From Load Tests to Live Streams: Graph Embedding-Based Anomaly Detection in Microservice Architectures
Summary: arXiv:2604.06448v1 Announce Type: cross
Abstract
Prime Video regularly conducts load tests to simulate the viewer traffic spikes seen during live events such as Thursday Night Football as well as video-on-demand (VOD) events such as Rings of Power. While these stress tests validate system capacity, they can sometimes miss service behaviors unique to real event traffic. We present a graph-based anomaly detection system that identifies under-represented services using unsupervised node-level graph embeddings.
Introduction
In the era of digital streaming, platforms like Prime Video face unique challenges when it comes to maintaining performance during high-demand events. Traditional load tests, while effective for assessing capacity, often fall short in replicating the complex user behaviors observed during actual events. This article discusses a novel approach to anomaly detection in microservice architectures using graph-based techniques.
Methodology
Our approach leverages a Graph Convolutional Network-Graph Autoencoder (GCN-GAE) framework to learn structural representations from directed, weighted service graphs at minute-level resolution. This methodology allows for the identification of anomalies by calculating cosine similarity between embeddings generated from load tests and those from actual event data.

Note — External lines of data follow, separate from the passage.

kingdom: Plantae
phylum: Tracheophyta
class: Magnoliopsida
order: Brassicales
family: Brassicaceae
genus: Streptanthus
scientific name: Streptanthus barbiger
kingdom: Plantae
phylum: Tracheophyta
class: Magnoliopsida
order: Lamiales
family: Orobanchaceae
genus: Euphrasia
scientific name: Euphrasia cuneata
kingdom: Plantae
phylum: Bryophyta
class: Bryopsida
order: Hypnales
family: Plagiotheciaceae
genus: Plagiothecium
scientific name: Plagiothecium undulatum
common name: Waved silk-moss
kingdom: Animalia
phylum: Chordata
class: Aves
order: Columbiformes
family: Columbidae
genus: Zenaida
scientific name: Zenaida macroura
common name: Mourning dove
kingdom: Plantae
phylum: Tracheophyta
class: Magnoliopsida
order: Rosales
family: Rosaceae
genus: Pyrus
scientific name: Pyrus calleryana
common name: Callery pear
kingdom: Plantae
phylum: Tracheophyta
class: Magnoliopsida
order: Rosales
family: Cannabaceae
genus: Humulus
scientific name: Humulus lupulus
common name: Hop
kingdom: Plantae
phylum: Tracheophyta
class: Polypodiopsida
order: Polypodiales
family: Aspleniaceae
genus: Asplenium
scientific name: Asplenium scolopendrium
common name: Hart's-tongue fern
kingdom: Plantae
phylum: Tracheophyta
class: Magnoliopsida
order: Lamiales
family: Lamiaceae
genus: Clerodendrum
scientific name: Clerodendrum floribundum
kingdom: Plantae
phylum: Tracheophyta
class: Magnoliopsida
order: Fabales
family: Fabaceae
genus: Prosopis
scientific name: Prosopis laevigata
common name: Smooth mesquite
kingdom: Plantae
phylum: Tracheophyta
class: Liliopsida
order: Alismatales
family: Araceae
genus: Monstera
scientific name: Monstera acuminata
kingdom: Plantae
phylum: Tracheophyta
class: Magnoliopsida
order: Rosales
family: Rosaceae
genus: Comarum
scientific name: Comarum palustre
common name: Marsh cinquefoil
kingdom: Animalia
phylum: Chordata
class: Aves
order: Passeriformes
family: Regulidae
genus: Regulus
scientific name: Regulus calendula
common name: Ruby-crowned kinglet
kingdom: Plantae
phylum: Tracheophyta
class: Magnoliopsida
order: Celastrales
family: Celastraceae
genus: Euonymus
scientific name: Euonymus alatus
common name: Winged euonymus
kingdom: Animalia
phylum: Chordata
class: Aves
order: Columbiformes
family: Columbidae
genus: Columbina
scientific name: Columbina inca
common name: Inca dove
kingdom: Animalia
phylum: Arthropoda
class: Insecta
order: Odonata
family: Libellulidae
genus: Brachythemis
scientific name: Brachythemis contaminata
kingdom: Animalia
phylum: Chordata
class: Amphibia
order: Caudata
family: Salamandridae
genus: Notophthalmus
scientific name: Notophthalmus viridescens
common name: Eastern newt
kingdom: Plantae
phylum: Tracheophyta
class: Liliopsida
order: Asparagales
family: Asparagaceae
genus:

Key Features of the Anomaly Detection System
- Unsupervised Node-Level Graph Embeddings: The system identifies under-represented services without requiring labeled data, making it adaptable to various scenarios.
- Minute-Level Resolution: By analyzing data at a granular level, we can detect anomalies that may occur within short time frames.
- Incident-Related Service Identification: The system effectively flags services that are affected during incidents, streamlining the debugging process.
- Early Detection Capability: By comparing embeddings from load tests to those from actual events, the system can detect potential issues before they escalate.
Evaluation and Results
To validate the effectiveness of our anomaly detection system, we introduced a preliminary synthetic anomaly injection framework for controlled evaluation. The results demonstrate:
- Precision: 96% – indicating a high accuracy in identifying true anomalies.
- Low False Positive Rate: 0.08% – ensuring minimal disruption to service operations.
- Recall: 58% – highlighting areas for improvement, particularly under conservative propagation assumptions.
These metrics illustrate the practical utility of our approach within Prime Video and provide insights for future enhancements.
Conclusion
Our graph-based anomaly detection system not only addresses the limitations of traditional load testing but also lays the groundwork for broader applications across microservice ecosystems. As streaming services continue to evolve, the need for robust anomaly detection mechanisms becomes increasingly critical. We aim to further refine our approach and explore its implementation in diverse environments.
Future Directions
Looking ahead, we plan to enhance recall rates and explore the integration of additional features and datasets. Our findings contribute valuable methodological lessons that can inform future research and applications in the field of microservices and beyond.